La multitud guardó silencio, al igual que Bolthorn. Entonces el Invasor se arrodilló junto al cadáver de su rival y apoyó la mano sobre su cuerpo. El Brazalete del Escarabajo empezó a brillar en dorado, como había hecho la primera vez que se lo puso. En esta ocasión, la luz descendió por su brazo hacia Njal. Con una repentina sacudida que dejó atónitos a todos los presentes, el Huscarle escupió un aliento milagroso mientras regresaba a la vida.

Bolthorn se puso en pie y alzó el puño para todos pudieran ver el brazalete.

"¡Contemplad el objeto que nos salvará!", exclamó. El círculo se estrechó alrededor de Bolthorn a medida que hablaba. "Con este arma le devolveré la grandeza a nuestro clan". Se dio media vuelta y siguió hablando con la convicción de un rey triunfante. "No temeremos la muerte. ¡El brazalete responderá por nosotros!". Los murmullos de aprobación resonaron con fuerza. "Ha llegado el momento de que Heathmoor conozca el verdadero poder de Valkenheim".

Con los brazos extendidos a los lados y las palmas levantadas para canalizar la rabia de sus antepasados, anunció: "¡Ha llegado la hora de los vikingos!".
Entonces llegaron los vítores.

Parte III.

En Ashfeld, un granjero lloraba porque todas sus cabezas de ganado habían muerto repentinamente.

En el Myre, una joven cosechaba el polvo del jardín familiar.

En Valkenheim, un Invasor despertó de su siesta, sintiendo un intenso dolor en el brazo.

Las celebraciones se habían sucedido durante toda la semana. Bolthorn había comido y bebido como nunca durante seis días, y cada una de esas noches se había dormido sabiendo que su pueblo le adoraba. Su regreso heroico les había devuelto la esperanza. Una esperanza que se había perdido hacía mucho tiempo. Nadie parecía lamentar que el mandato de Njal hubiera llegado a su fin. Bolthorn era el gobernante legítimo del clan. Había asegurado con creces su autoridad al matar al Huscarle delante de todo su pueblo y devolverle la vida de forma milagrosa. Cada noche, mientras el pueblo festejaba, Bolthorn llenaba los salones con historias de sus viajes allende las fronteras de Heathmoor. Unas historias de paisajes áridos, imperios rotos, enemigos caídos y tesoros robados. Algunos observaban el Brazalete del Escarabajo de su brazo del mismo modo que mirarían un altar sagrado. Otros ni siquiera se atrevían a mirarlo por miedo a que Bolthorn pensara que pretendían arrebatárselo. Todos creían que era la fuente de un nuevo poder, un poder que deseaba compartir con todo su pueblo.

Tras la última noche de celebraciones, Bolthorn se sumió en un profundo sueño. Caminaba por el desierto, por un mar dorado sin principio ni fin. Dondequiera que fuera, una sombra oscura lo protegía del sol. Sin embargo, no había nada en el cielo. Vio una figura en el horizonte, a su espalda. ¿Le estaban siguiendo? Era imposible saberlo, puesto que la sombra cada vez se hacía más oscura.

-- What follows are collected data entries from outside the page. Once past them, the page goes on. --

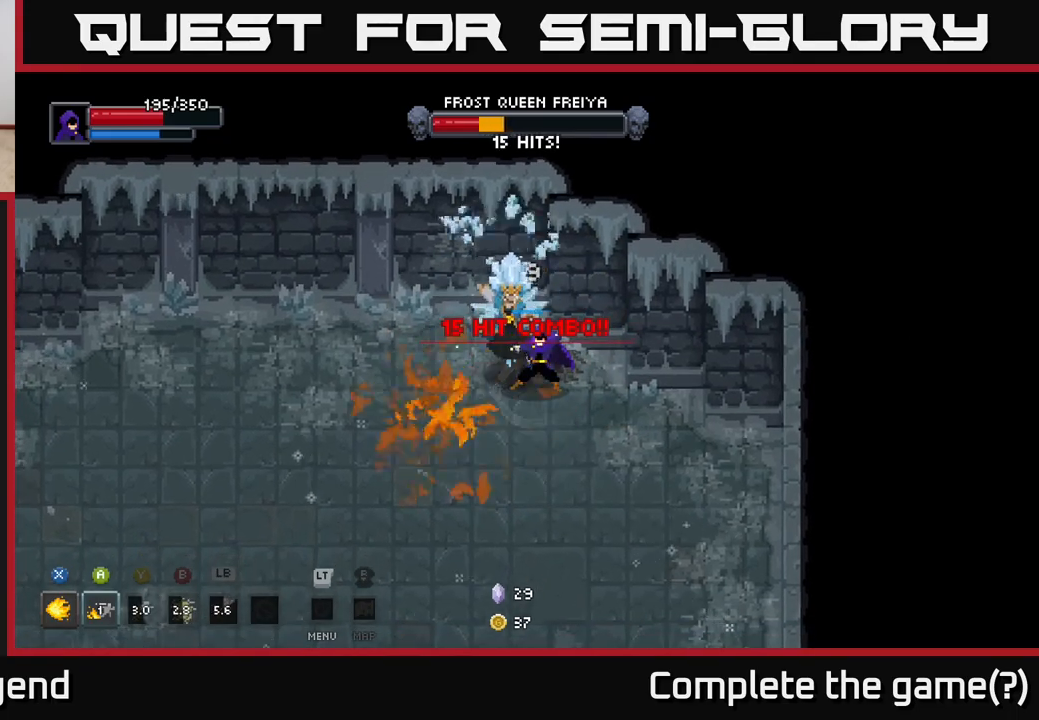
{"buttons": ["A"], "left_stick": "down-left", "right_stick": "center", "events": [[17, "left_stick", "center"], [217, "X", "up"], [217, "left_stick", "down-left"], [283, "A", "down"], [367, "A", "up"], [417, "A", "down"]]}
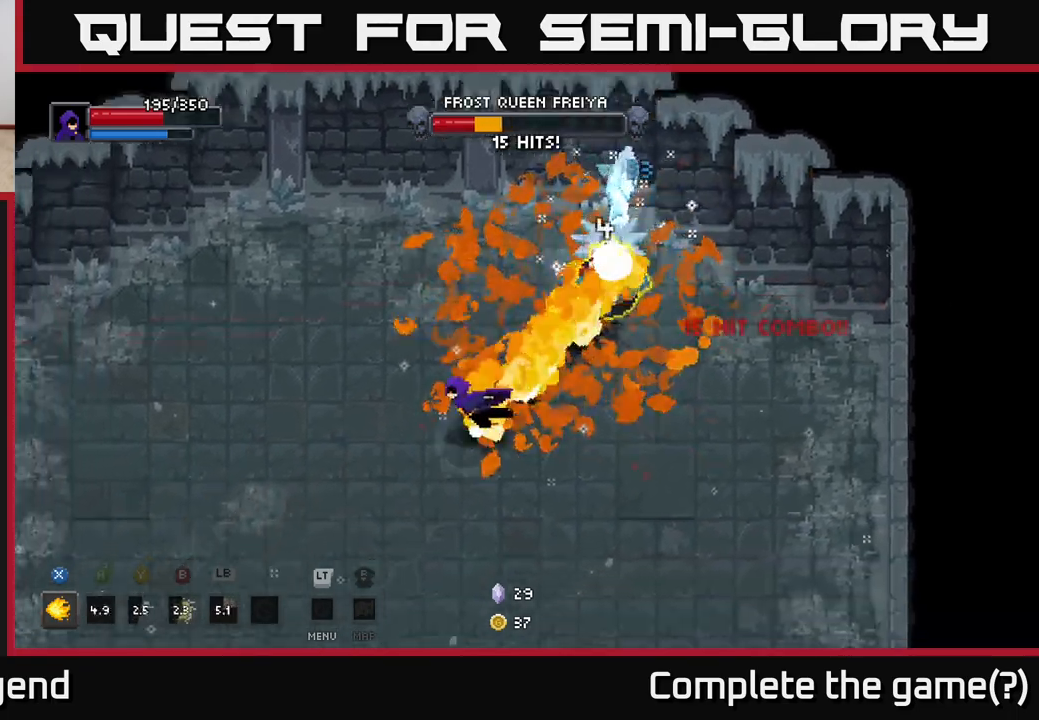
{"buttons": [], "left_stick": "down-left", "right_stick": "center", "events": [[17, "A", "up"]]}
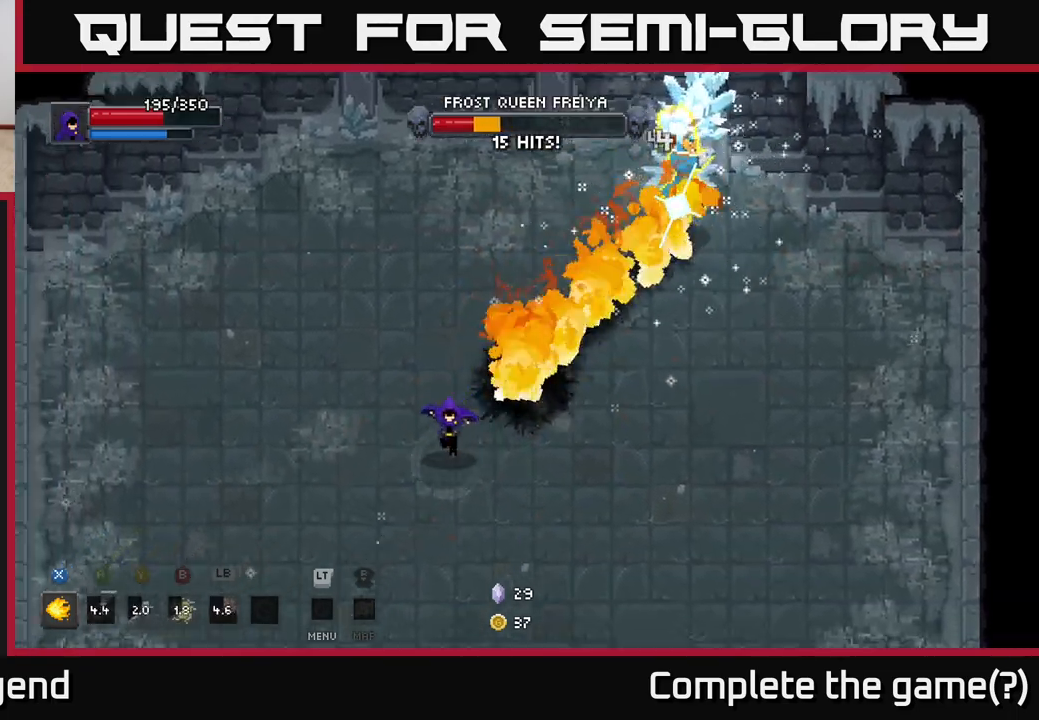
{"buttons": [], "left_stick": "down-left", "right_stick": "center", "events": []}
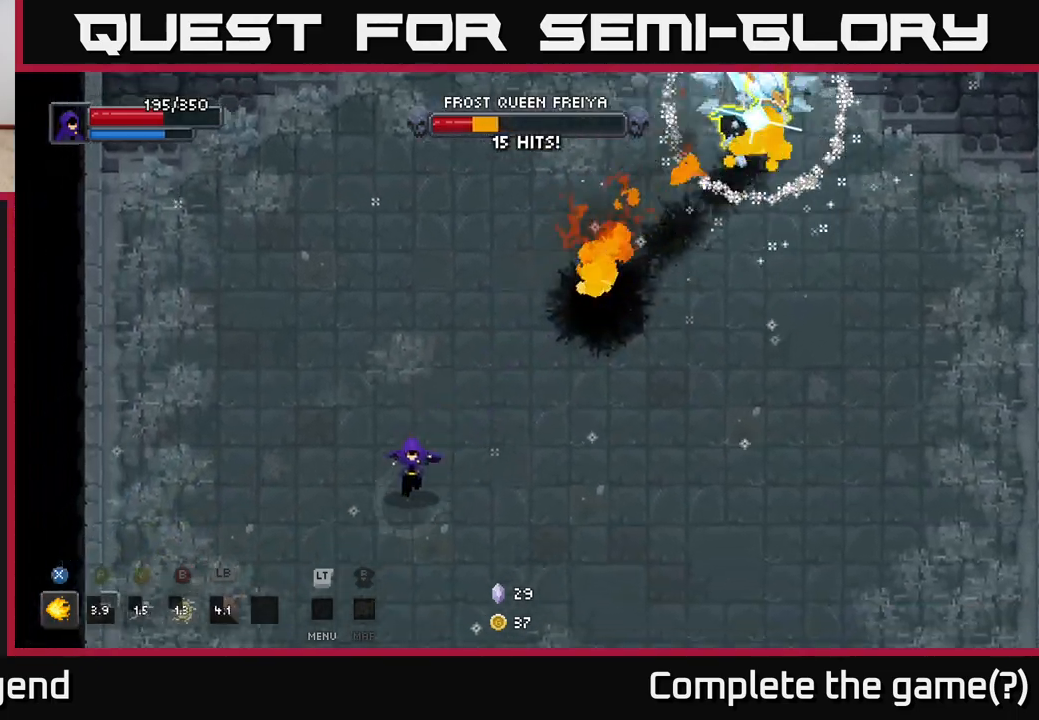
{"buttons": [], "left_stick": "up-left", "right_stick": "center", "events": [[317, "left_stick", "up-left"]]}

El dolor lo despertó de golpe. ¿Había dormido solo unos minutos? ¿O habían sido horas? Lo ignoraba. Tenía la mano entumecida. La sacudió varias veces y la sensibilidad regresó lentamente; era como si unos alfileres le pincharan las yemas de los dedos. Los rayos de sol entraban por las ventanas, pero brillaban con menos fuerza de la habitual. Imaginó que el cielo estaría cubierto de nubes ligeras. Sin embargo, cuando salió esperando ver el brillo del sol en el agua, se dio cuenta de que era mucho más que eso. Una densa bruma llenaba el aire, un velo dorado que parecía sofocar el entorno. Era como si pudiera tocarlo, pero cuando extendió la mano, sus dedos no encontraron nada más que vacío. Entonces advirtió que el vacío se extendía más allá. Lo sintió en su interior, en lo más profundo del pecho. Advirtió que la respiración se le entrecortaba y el pánico se apoderó lentamente de él.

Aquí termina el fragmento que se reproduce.